> [Page extract]:
***

For example, the graph generation module 206 may perform a breadth-first search (BFS) in the graph from the seed node. As such, the graph generation module 206 may start with the selected seed node as a current node, and designate that as Level 1. The graph generation module 206 may then expand one hop outward from the current node at a time. Each time the graph generation module 206 expands outward one hop, it increments the level (e.g., from Level 1 to Level 2, etc.). The graph generation module 206 may record, for each node in the graph, the corresponding level it takes for the graph generation module 206 to reach the node. Since cyclical transactions may exist in the graph, the graph generation module 206 may reach the same node multiple times, either at the same level (e.g., the graph generation module 206 reaches the same node multiple times from different nodes during an expansion of the BFS) or at different levels (e.g., based on a cyclical series of transactions). As such, each node may be recorded with one or more levels. After completing the traversal of the graph based on the BFS, the graph generation module 206 may assign each node to a layer in the layered hierarchical structure that corresponds to the most frequently recorded search level associated with the node. For example, if a node is searched by the graph generation module 206 only at Level 3, the node is assigned to the third layer of the hierarchical structure. If a node is searched by the graph generation module 206 twice at Level 4 and only once at Level 2, the node is assigned to the fourth layer of the hierarchical structure. The assignments become the initial layer assignments for the nodes.
After the initial assignments of nodes to the different layers, the graph generation module 206 of some embodiments may iteratively reassign a node to a different layer of the layered hierarchical structure based on a goal of minimizing reverse edges in the graph. An edge is a reverse edge when the edge connects a node from a higher layer to a node to the lower layer (e.g., from Layer 3 to Layer 2), or when the edge connects a first node to a second node in the same layer without having a corresponding opposite edge that connects the second node back to the first node. However, a directional edge is not a reverse edge when the edge connects a first node to a second node in the same layer and a corresponding directional edge exists in the opposite direction (e.g., connecting the second node to the first node).

***

> [Recorded information]:
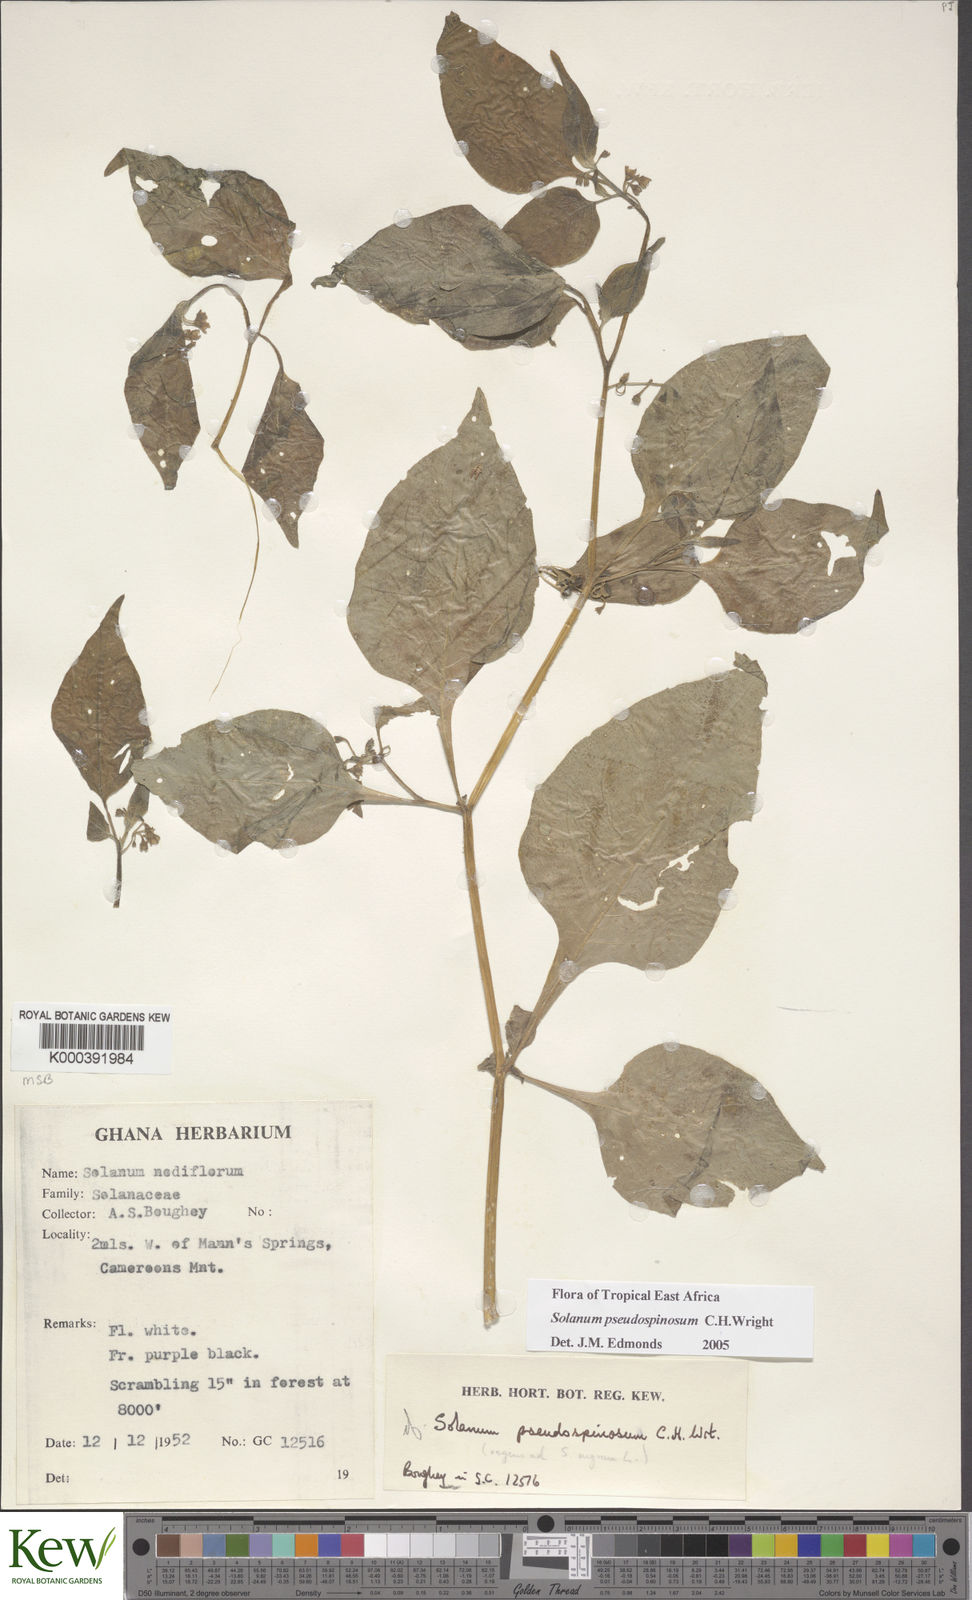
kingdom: Plantae
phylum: Tracheophyta
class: Magnoliopsida
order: Solanales
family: Solanaceae
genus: Solanum
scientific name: Solanum tarderemotum
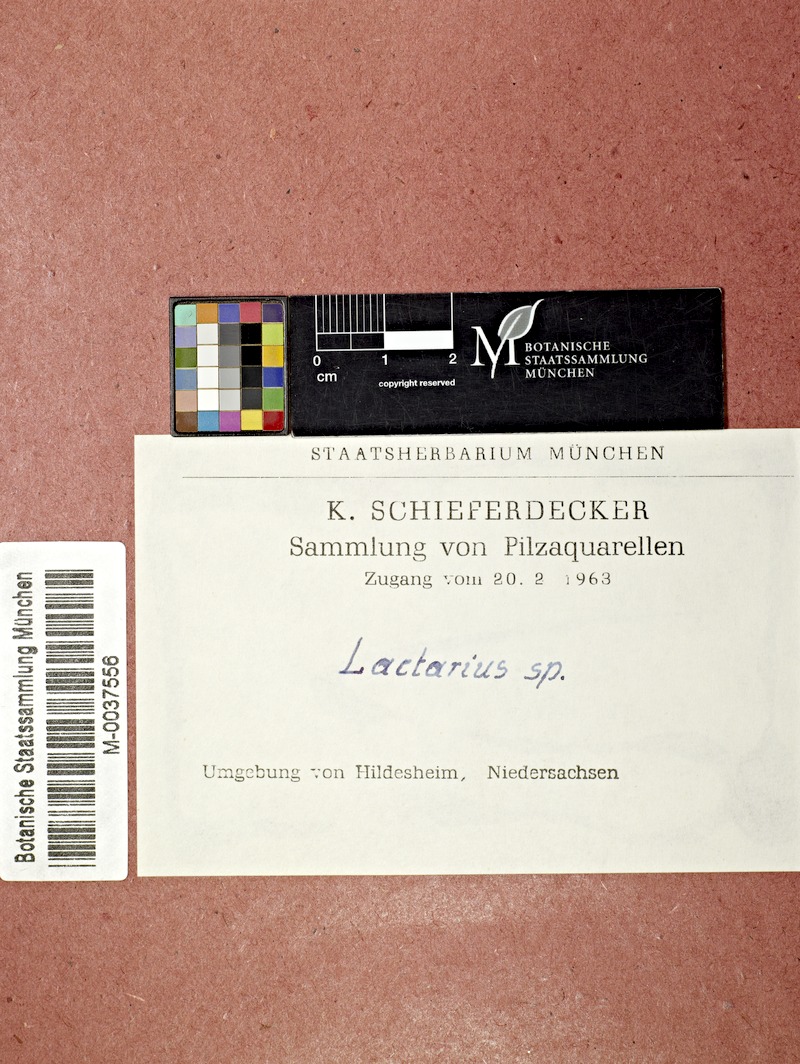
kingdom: Fungi
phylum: Basidiomycota
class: Agaricomycetes
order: Russulales
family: Russulaceae
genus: Lactarius
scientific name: Lactarius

***

> [Actions to take]:
[A] Render this sentence from the passage on graph layering in Spanish: "The assignments become the initial layer assignments for the nodes."
[B] Carry on the passage on graph layering from where it stops.

> [Answers per task]:
[A] Las asignaciones se convierten en las asignaciones de capa iniciales para los nodos.

[B]
To reassign the nodes, the graph generation module 206 may iteratively select a node and determine whether to reassign the node to a different layer in the layered hierarchical structure that would yield a lower number of reverse edges in the graph. In some embodiments, the graph generation module 206 may select a node based on the number of reverse edges associated with the node. For example, the graph generation module 206 may identify a node within the graph that has the highest number of reverse edges connecting from that node to other nodes. The graph generation module 206 may then explore different positions (e.g., different layers) for that node in the layered hierarchical structure. For example, the transaction analysis system may move the node up one or more layers, move the node down one or more layers, move the node in between two layers (e.g., creating a new layer for the node in between two existing layers in the layered hierarchical structure), and may determine a position for the node that provides the minimum number of reverse nodes in the graph.
The graph generation module 206 may iteratively identify and reassign nodes until a condition is detected. In some embodiments, the condition may be the determination that moving an identified node in any other position would no longer reduce the overall number of reverse edges in the graph. In some embodiments, the graph generation module 206 may transform the presentation of the graph based on the layered hierarchical structure. For example, the graph generation module 206 may re-arrange the positions of the nodes in the graph according to their assigned layers to improve the visibility of the transaction flows (how series of transactions are conducted) within the graph. By minimizing reverse edges, most of the edges (which represent the flow of funds) are directing in the same direction from a lower layer to a higher layer in the layered hierarchical structure, which makes it easier for an investigator to follow the transaction flows (e.g., how the funds are moved among the accounts).
In some embodiments, to further analyze the transaction flows presented in the graph, the transaction analysis manager 202 may label the nodes based on the layers assigned to the nodes. For example, the transaction analysis manager 202 may determine three different labels for the nodes: a source node, an intermediate node, and a withdrawal node. The node(s) that are assigned to the lowest layer (e.g., the first layer) of the layered hierarchical structure may be labeled as the source node(s) as the corresponding account(s) provide the funds in the transaction flow(s), the node(s) that are assigned to the highest layer of the layered hierarchical structure may be labeled as the withdrawal node(s) as the corresponding account(s) withdraw the funds in the transaction flow(s), and the node(s) that are assigned to any other layers of the layered hierarchical structure may be labeled as the intermediate node(s). The transaction analysis manager 202 may then analyze the corresponding accounts, for example, using the techniques disclosed herein to detect any transaction patterns that corresponds to malicious activities, but with the aid of the labeling of the nodes. As such, the re-organization of the graph based on a layered hierarchical structure provides an improved visual tool for an investigator to manually inspect the transaction flows, and also allows the transaction analysis system to improve on analyzing and detecting malicious activities conducted through user accounts of the service provider. In some embodiments, the UI module 204 may also present the nodes (and/or the edges) in the graph differently based on their assigned layers. For example, the UI module 204 may present the source node(s) in a first manner (e.g., in a first color, in a first size, etc.), may present the intermediate node(s) in a second manner (e.g., in a second color, in a second size, etc.), and may present the withdrawal node(s) in a third manner (e.g., in a third color, in a third size, etc.).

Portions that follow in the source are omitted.